→ Work task:
Your answer must consist solely of the lines from the one containing "exposure_s: 1/2500" through the last line of the records below, reproduced exactly, with all pictures omitted.

(Camera geometry data)

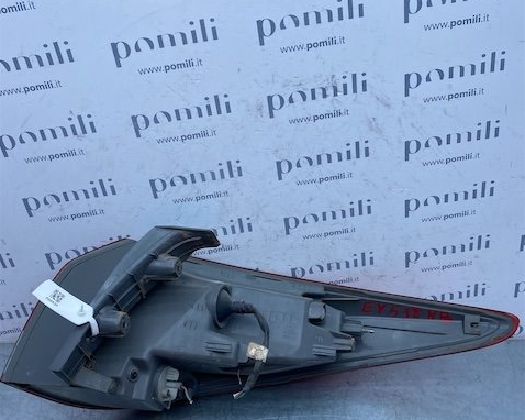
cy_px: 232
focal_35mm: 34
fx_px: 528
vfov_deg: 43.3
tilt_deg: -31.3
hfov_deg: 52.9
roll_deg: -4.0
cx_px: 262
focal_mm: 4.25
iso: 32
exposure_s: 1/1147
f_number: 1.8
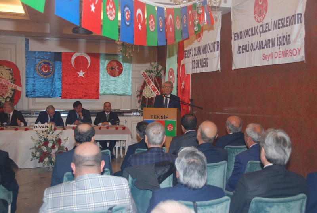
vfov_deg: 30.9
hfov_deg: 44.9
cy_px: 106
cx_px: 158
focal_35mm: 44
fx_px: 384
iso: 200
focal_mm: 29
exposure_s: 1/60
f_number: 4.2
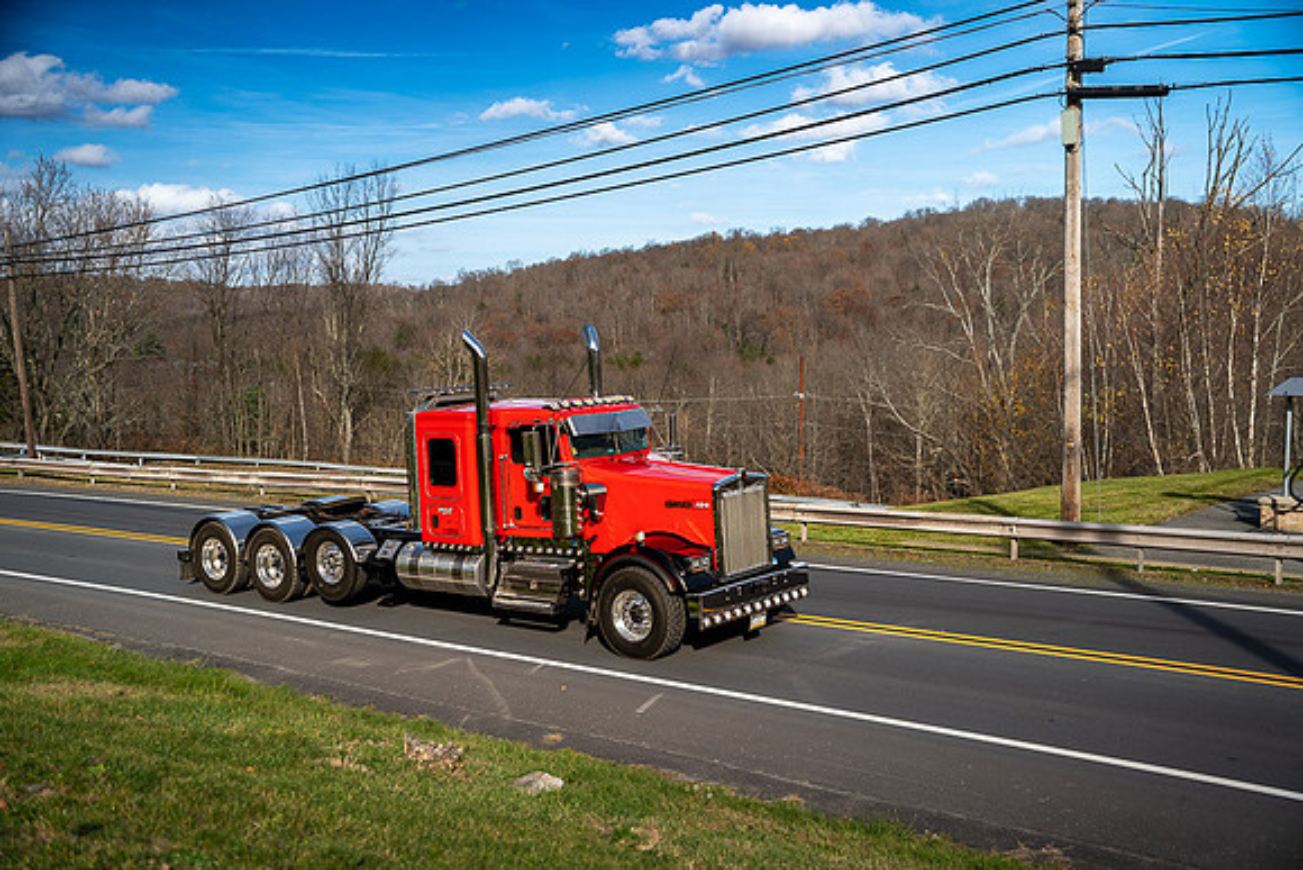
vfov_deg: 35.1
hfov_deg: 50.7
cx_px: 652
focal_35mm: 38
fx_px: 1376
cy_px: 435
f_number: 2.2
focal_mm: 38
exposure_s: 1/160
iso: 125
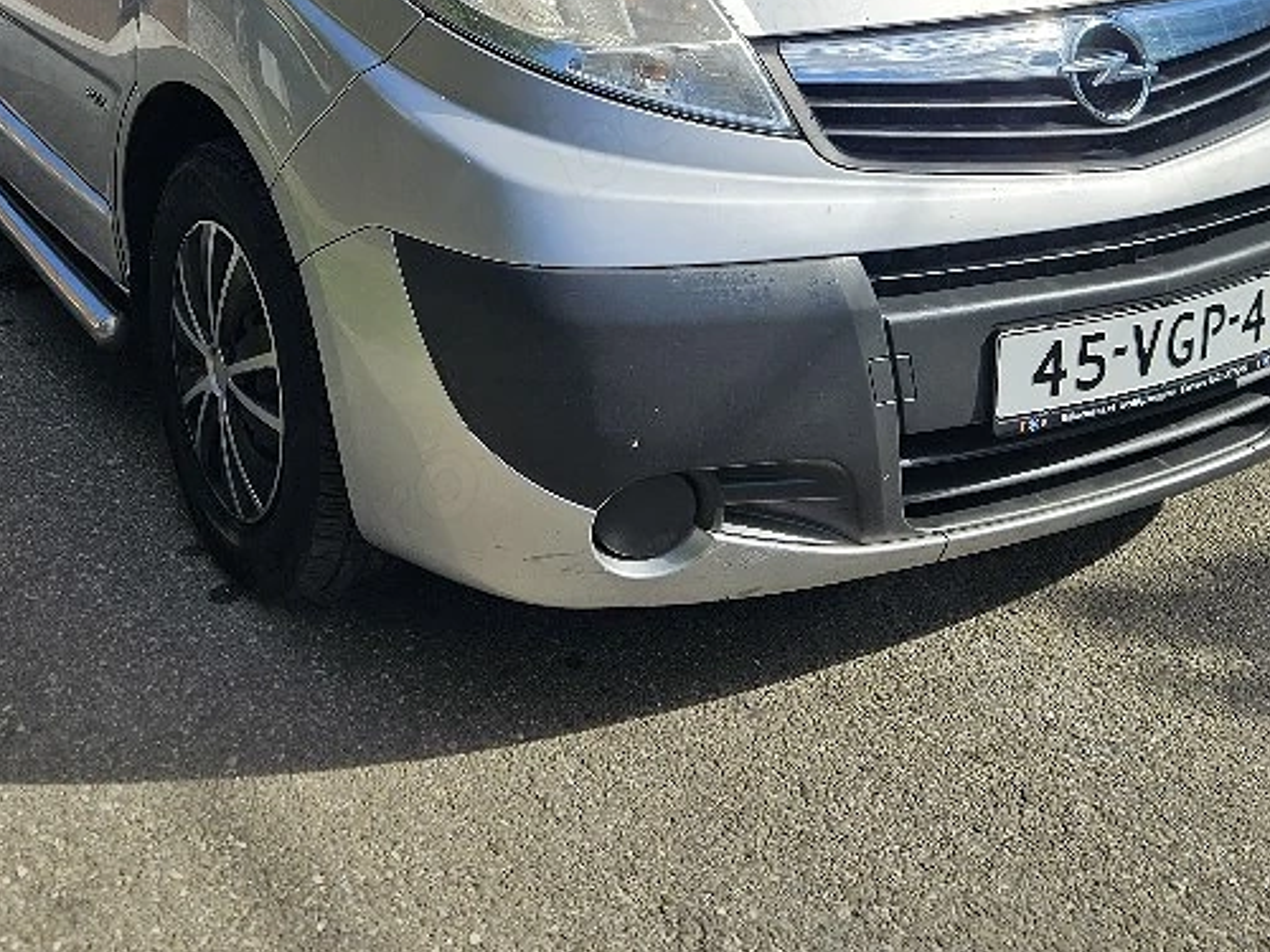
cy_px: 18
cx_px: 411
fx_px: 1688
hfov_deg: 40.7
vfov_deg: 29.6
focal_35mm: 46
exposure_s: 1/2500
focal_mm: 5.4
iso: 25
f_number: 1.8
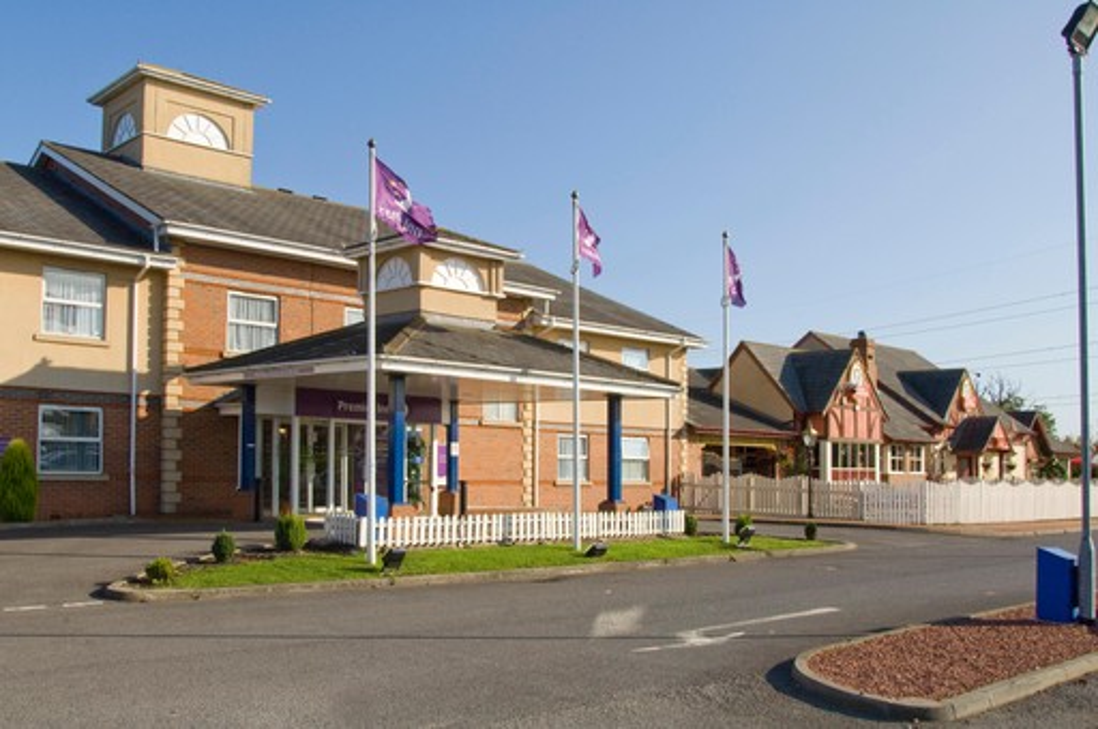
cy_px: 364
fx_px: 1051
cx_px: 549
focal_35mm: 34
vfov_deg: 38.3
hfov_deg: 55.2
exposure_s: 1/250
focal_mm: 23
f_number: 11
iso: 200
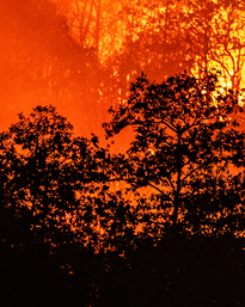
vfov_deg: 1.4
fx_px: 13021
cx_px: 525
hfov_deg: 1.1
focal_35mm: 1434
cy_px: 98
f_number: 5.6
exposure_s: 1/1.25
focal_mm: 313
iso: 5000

→ Finished task:
exposure_s: 1/2500
focal_mm: 5.4
iso: 25
f_number: 1.8
cy_px: 364
fx_px: 1051
cx_px: 549
focal_35mm: 34
vfov_deg: 38.3
hfov_deg: 55.2
exposure_s: 1/250
focal_mm: 23
f_number: 11
iso: 200
vfov_deg: 1.4
fx_px: 13021
cx_px: 525
hfov_deg: 1.1
focal_35mm: 1434
cy_px: 98
f_number: 5.6
exposure_s: 1/1.25
focal_mm: 313
iso: 5000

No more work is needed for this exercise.